The test tubes containing the vesicles were then transferred to a swinging bucket centrifuge and the tubes were centrifuged on high for 5-8 minutes to remove titanium particles and any non-hydrated lipids. The supernatant was carefully removed from the tubes without disturbing the titanium or particle bed (either by leaving approx. 1 mL of lipid in the tube or by filtering through a 0.2 μm syringe filter). The supernatant containing the vesicles was then snap-frozen in liquid nitrogen. The frozen vesicles were then freeze-dried on a Labconco lyophilizer overnight or longer at a vacuum of 130 mBar or below.
The general method of Example 1 was used to form preserved fusogenic vesicles from a lipid system that included 1,2-dioleoyl-sn-glycero-3-phosphocholine (DOPC) and 1-palmitoyl-2-oleoyl-sn-glycero-3-phosphate (POPA) lipids in a 50:1 molar ratio.

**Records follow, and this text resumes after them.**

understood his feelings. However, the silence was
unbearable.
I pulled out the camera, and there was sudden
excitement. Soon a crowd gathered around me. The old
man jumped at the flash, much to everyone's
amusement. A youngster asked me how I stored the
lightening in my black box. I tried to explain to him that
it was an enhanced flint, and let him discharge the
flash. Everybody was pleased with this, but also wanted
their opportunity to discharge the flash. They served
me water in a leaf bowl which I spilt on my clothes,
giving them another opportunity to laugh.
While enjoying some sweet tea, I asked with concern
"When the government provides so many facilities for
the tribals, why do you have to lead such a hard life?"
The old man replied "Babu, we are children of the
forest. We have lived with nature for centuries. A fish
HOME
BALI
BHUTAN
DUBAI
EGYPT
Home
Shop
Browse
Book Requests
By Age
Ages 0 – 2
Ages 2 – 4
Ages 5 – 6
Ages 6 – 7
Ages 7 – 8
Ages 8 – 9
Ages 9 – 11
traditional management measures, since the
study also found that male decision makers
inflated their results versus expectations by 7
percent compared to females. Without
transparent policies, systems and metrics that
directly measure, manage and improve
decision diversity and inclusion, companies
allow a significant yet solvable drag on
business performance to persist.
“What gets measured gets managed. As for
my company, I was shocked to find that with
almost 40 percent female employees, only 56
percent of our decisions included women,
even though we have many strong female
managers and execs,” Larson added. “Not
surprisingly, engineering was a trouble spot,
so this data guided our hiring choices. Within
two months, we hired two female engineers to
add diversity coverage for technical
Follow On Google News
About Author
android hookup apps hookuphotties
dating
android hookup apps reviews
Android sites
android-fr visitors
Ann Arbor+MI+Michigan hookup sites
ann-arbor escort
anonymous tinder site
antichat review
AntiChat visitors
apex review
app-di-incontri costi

The general method of Example 1 was modified so the SOYPC/OA/Lyso-PC lipid combination (95% Soy phosphatidylcholine with 5% lysophosphatidylcholine/oleic acid) was initially combined with 20 mole % polyethylene glycol (PEG-3350) in chloroform.
As any person of ordinary skill in the art of vesicle formation will recognize from the provided description, figures, and examples, modifications and changes can be made to the preferred embodiments of the invention without departing from the scope of the invention defined by the following claims and their equivalents.